■ Activity:
Every line of the entries below from the one containing "587 425 53.8" to the one containing "1234 57 183.0", both ends included, must be written out exactly. No other line belongs in the answer.

■ Data provided:
'''

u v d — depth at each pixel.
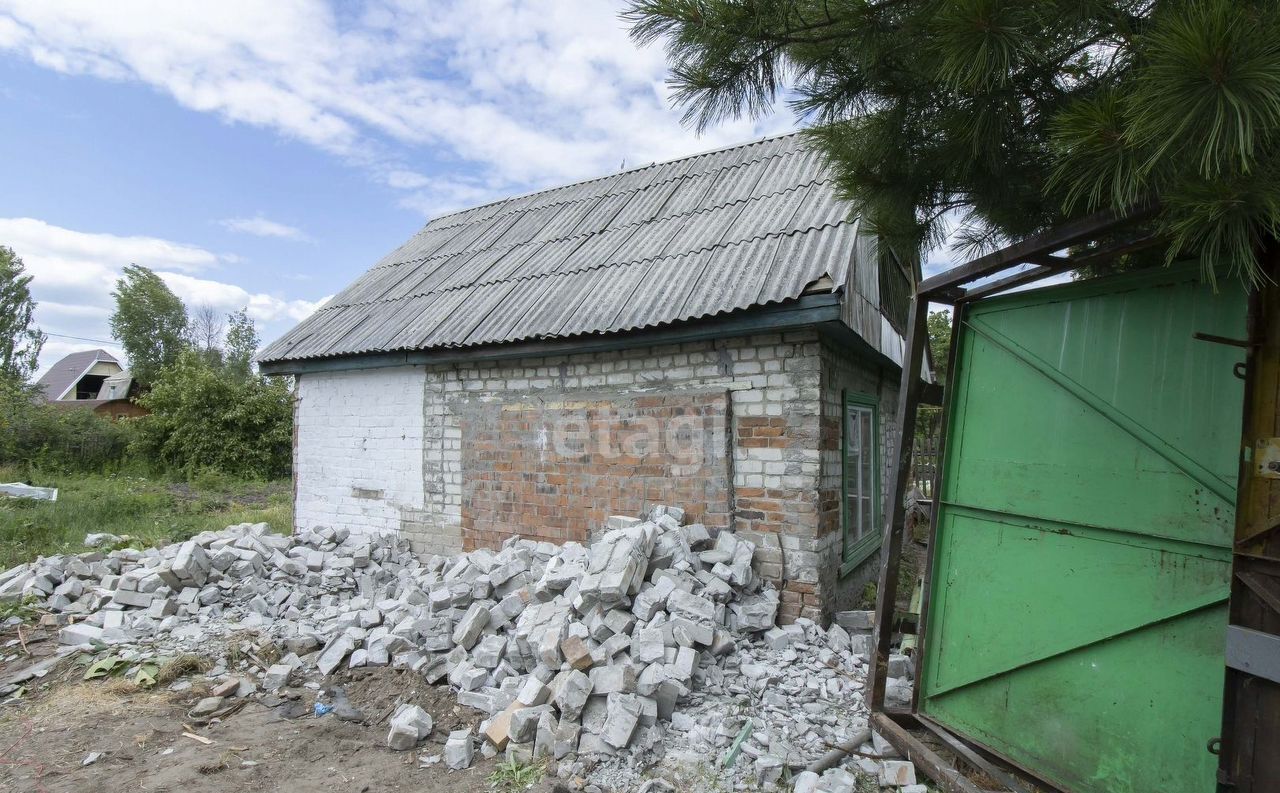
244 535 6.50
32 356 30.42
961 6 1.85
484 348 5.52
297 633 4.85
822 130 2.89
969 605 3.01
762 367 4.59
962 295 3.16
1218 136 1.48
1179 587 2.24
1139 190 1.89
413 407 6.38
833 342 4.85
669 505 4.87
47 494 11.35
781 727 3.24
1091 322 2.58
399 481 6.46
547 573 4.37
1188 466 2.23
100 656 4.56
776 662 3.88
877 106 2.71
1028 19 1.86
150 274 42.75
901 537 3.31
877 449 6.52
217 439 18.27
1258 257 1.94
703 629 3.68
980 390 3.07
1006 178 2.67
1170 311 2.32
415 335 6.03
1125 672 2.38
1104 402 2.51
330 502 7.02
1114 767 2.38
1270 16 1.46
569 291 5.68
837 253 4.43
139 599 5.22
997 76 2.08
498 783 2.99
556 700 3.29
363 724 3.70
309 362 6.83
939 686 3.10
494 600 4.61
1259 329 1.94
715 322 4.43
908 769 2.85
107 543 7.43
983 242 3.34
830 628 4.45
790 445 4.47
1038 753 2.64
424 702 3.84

'''
'''

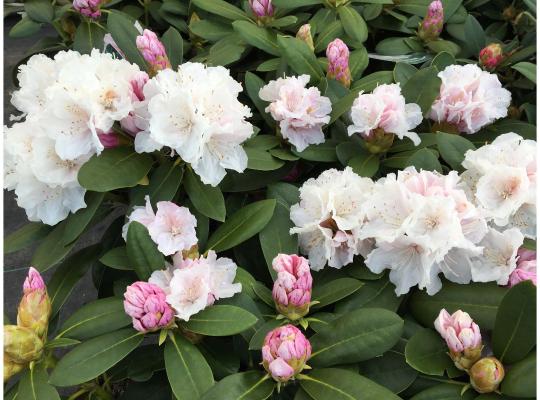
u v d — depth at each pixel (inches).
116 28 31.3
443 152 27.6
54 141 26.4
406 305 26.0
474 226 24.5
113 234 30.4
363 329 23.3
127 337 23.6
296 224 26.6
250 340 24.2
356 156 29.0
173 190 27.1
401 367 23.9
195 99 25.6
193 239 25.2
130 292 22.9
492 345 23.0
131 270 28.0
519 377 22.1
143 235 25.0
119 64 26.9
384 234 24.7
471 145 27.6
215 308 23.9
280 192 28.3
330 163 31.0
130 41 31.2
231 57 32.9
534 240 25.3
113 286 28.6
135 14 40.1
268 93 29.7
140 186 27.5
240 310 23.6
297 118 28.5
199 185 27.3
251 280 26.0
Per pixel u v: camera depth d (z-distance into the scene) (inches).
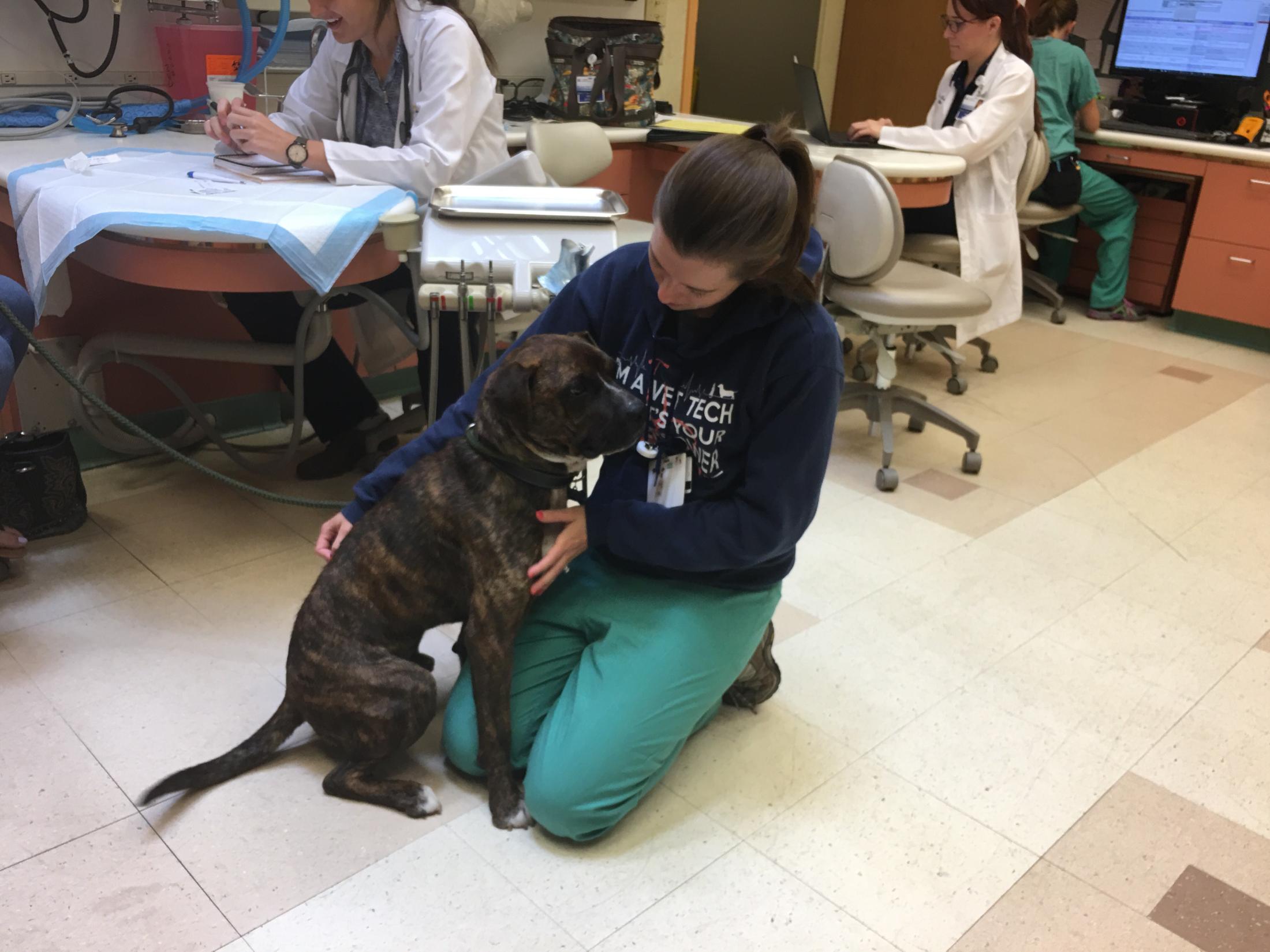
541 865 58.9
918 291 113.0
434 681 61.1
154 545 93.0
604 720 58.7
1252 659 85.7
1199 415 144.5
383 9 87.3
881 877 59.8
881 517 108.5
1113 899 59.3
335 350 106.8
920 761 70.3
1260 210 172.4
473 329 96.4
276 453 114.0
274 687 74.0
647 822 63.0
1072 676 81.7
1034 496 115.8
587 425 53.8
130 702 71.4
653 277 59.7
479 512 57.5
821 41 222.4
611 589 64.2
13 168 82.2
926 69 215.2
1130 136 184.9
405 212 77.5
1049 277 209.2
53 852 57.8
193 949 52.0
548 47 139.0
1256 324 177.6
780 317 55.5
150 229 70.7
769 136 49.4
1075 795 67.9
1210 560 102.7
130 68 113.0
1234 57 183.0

'''

■ Exercise result:
587 425 53.8
130 702 71.4
653 277 59.7
479 512 57.5
821 41 222.4
611 589 64.2
13 168 82.2
926 69 215.2
1130 136 184.9
405 212 77.5
1049 277 209.2
53 852 57.8
193 949 52.0
548 47 139.0
1256 324 177.6
780 317 55.5
150 229 70.7
769 136 49.4
1075 795 67.9
1210 560 102.7
130 68 113.0
1234 57 183.0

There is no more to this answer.